Talks now on Slideshare

I’ve uploaded a number of my more recent talks to Slideshare.  Physics, with occasionally a wee bit of speculation admixed:

  1. Thought experiments – talk done 1st April 2012 for the Ben Franklin Thinking Society.  Role of thought experiments in history, use by Galileo & by noted violinist, how they can turn into real experiments.
  2. Not Your Grandfather’s Gravity – done last year (2011) on the latest developments in the suddenly hot area of gravity.  The stuff on faster-than-light neutrinos is, alas, already out of date:  boring won:  looks as if the FTL neutrinos were due to experimental error.   But Verlinde’s entropic gravity is still one of the most promising lines of attack.
  3. Temporal Paradoxes – physics talk given at NASA’s Goddard Space Center 2011.  A slightly NASA-fied version of a talk I’d given at several SF conventions in 2010.
  4. Quantum time – physics talk given at Feynman Festival in Olomouc in 2009.  I did popular versions of that talk as well.
  5. How to build a (real) time machine – talk given at several SF conventions in 2009.
  6. Life, the Universe, & the Second Law of Thermodynamics.  Or, the Infinite Probability drive.  About the role of entropy in the universe, complete with Babelfish.  2008.
  7. Faster Than Light – talk on faster than light travel:  theory, practice, applications. Given at several SF conventions in 2007.
  8. Confused at a Higher Level – arguably one of the funniest talks ever given about problems in quantum mechanics. OK, competition not that fierce.  Given at several SF conventions in 2004.
  9. The Physics of Time Travel.  Review of time, with respect to the bending, stretching, folding, & tormenting thereof.  Given at Philcon & Balticon (in various versions) in 2003.
  10. The Future of Time Travel – mostly about the science fiction thereof.  Probably 2002.

These are not all of my talks — I’ve probably done 20 or 30 SF talks over the last 20 years, at least one per year — these are just the ones done using Keynote or Powerpoint.  The 2005 & 2006 talks have gone walkabout.  If they reappear, I will upload.  I generally talk at Balticon, Philcon, & more recently Capclave.  I’ve spoken twice at Farpoint, but that is really more of a media convention, not as good a fit.

Talks before 2002 were done with Word & overheads. Overheads are easier to make than slides, but have a tendency to get bent, flipped, out of order, or in one especially memorable talk:  burnt.  That talk I was doing at the Franklin Inn Club: the projector failed at the last minute & I had to rent another from a nearby camera shop.  The rented projector ran hot. If I stayed on a specific slide for more than 60 seconds, the slide began to smoke.  Literally.  Colored smoke of course, wafting in strange tendrils towards the ceiling. Taught me a lot about pacing, mostly to make it faster.
By the way the word you are looking for, in re me & time travel, is not obsessed, it is focused.  Let’s just be clear about that.

Other talk(s), marginally less speculative:

  1. Overview of Backbone – talk on the jQuery library Backbone, given at PhillyCoders. April 2012.
  2. How to Destroy a Database – talk on database security.  October 2007.  Wile E. Coyote & other experts on correctness & security are enlisted to help make key points.
  3. Getting started with MySQL – talk given at PACS and my Macintosh programming group in 2006. Manages to work in the Sumerians, the Three Stooges, a rocket-powered daschhund, some unicorns, and – of course – dolphins (the totem animal of MySQL).

···

## LIST OF TASKS
A. Answer these questions from the Slideshare post:
(i) Where was the Temporal Paradoxes talk given?
(ii) What were talks before 2002 done with?
(iii) What animal does the post call the totem animal of MySQL?
B. Quote the Slideshare post between "3. Temporal Paradoxes –" and "conventions in 2010.", inclusive.
C. Rewrite the paragraph of the Slideshare post beginning "Talks before 2002 were done with Word & overheads" in fewer words, keeping its main facts.

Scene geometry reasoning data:
···

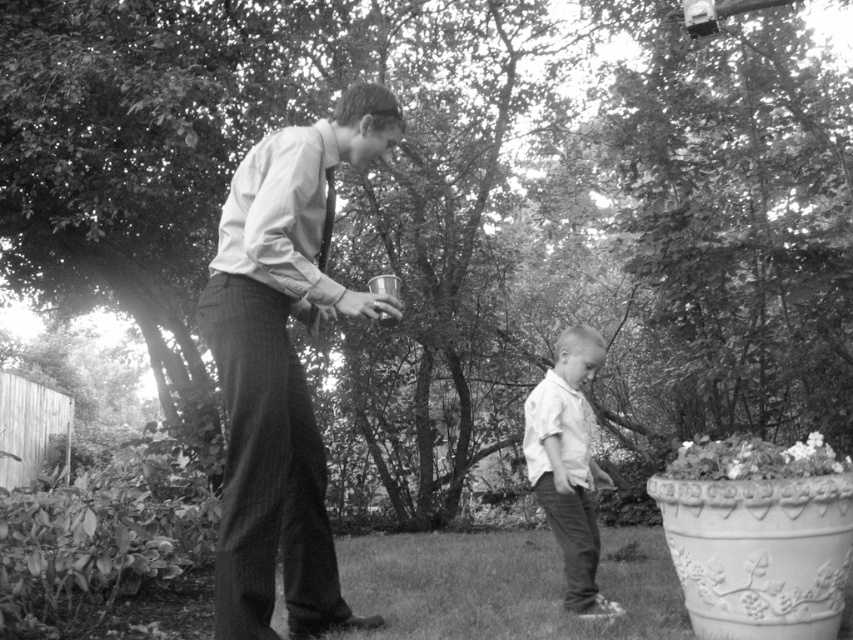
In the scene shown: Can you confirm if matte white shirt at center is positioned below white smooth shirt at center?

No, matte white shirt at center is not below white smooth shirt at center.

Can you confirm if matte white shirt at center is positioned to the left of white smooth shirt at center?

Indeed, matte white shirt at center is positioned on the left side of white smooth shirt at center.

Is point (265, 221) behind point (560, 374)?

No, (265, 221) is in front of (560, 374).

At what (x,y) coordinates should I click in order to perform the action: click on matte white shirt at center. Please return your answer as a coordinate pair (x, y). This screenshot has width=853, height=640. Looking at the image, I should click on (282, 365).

···

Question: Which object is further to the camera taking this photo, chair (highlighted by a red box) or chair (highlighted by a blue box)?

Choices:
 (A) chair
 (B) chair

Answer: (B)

···

## SOLVED TASKS
A.
(i) NASA's Goddard Space Center, in 2011
(ii) Word and overheads
(iii) Dolphins

B.
3. Temporal Paradoxes – physics talk given at NASA’s Goddard Space Center 2011.  A slightly NASA-fied version of a talk I’d given at several SF conventions in 2010.

C. Before 2002, talks were done with Word and overheads. These are easier to make than slides but can get bent, flipped, out of order or even burnt. At one talk at the Franklin Inn Club, the projector failed at the last minute, and the one rented from a nearby camera shop ran hot. Any slide left up for more than 60 seconds began to give off colored smoke. The episode taught a lot about pacing, mostly to go faster.